From an evolutionary point of view, syntenic regions between species reveal genes for conserved and important traits. Macrosynteny is generally not easily detectable after a long evolutionary time, as colinearity erodes by various mechanisms, such as transposon activity, intra or inter-chromosomal rearrangements, duplications, translocations, inversions and/or individual divergence after speciation (Salse et al. 2002). While macrosynteny may not be detectable any more for genomes that diverged more than 100 million years ago (mya), microsynteny, i.e., conservation of local gene order and orientation, may still exist and be informative (Devos et al. 1999; Salse et al. 2002). Arabidopsis and rice are thought to have diverged about 120–200 mya (Salse et al. 2002). Microsyntenic local coexpression domains between Arabidopsis and rice would indicate the importance of the evolutionary conservation of regulatory systems beyond sequence similarity after the divergence of dicotyledonous and monocotyledonous plants. Analyses show that there is not a single coexpressed pair in either Arabidopsis or rice of which both genes are orthologous to a gene in a coexpressed pair in the other species. Therefore, there are no syntenic local coexpression domains between Arabidopsis and rice. Although the analyses were performed for only one monocot and one dicot and should be extended to many more genomes, the results could be taken to suggest that maintenance of coexpression has not been an important driving force in genome conservation during or after the divergence of dicotyledonous and monocotyledonous plants.
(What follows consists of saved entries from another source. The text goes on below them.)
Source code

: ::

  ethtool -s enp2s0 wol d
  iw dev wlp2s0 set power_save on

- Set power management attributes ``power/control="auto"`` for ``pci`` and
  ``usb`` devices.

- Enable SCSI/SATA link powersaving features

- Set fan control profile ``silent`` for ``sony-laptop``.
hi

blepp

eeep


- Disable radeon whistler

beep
Although individual genes in local coexpression domains in either rice or Arabidopsis may have an ortholog in the other species, establishing so-called partially syntenic coexpression domains (PSCDs), this does not seem to occur above chance in the context of whole-genome configurations. Without statistical significance, the occurrence of such PSCDs is unlikely to have any evolutionary relevance on a genome-wide scale. Detailed analyses of individual cases and gene locations may suggest the occurrence of local microsynteny and point to chains of evolutionary events in which the conservation of coexpression could be involved. However, more detailed studies are required to assess the functional relevance, if any, of such genomic constitutions.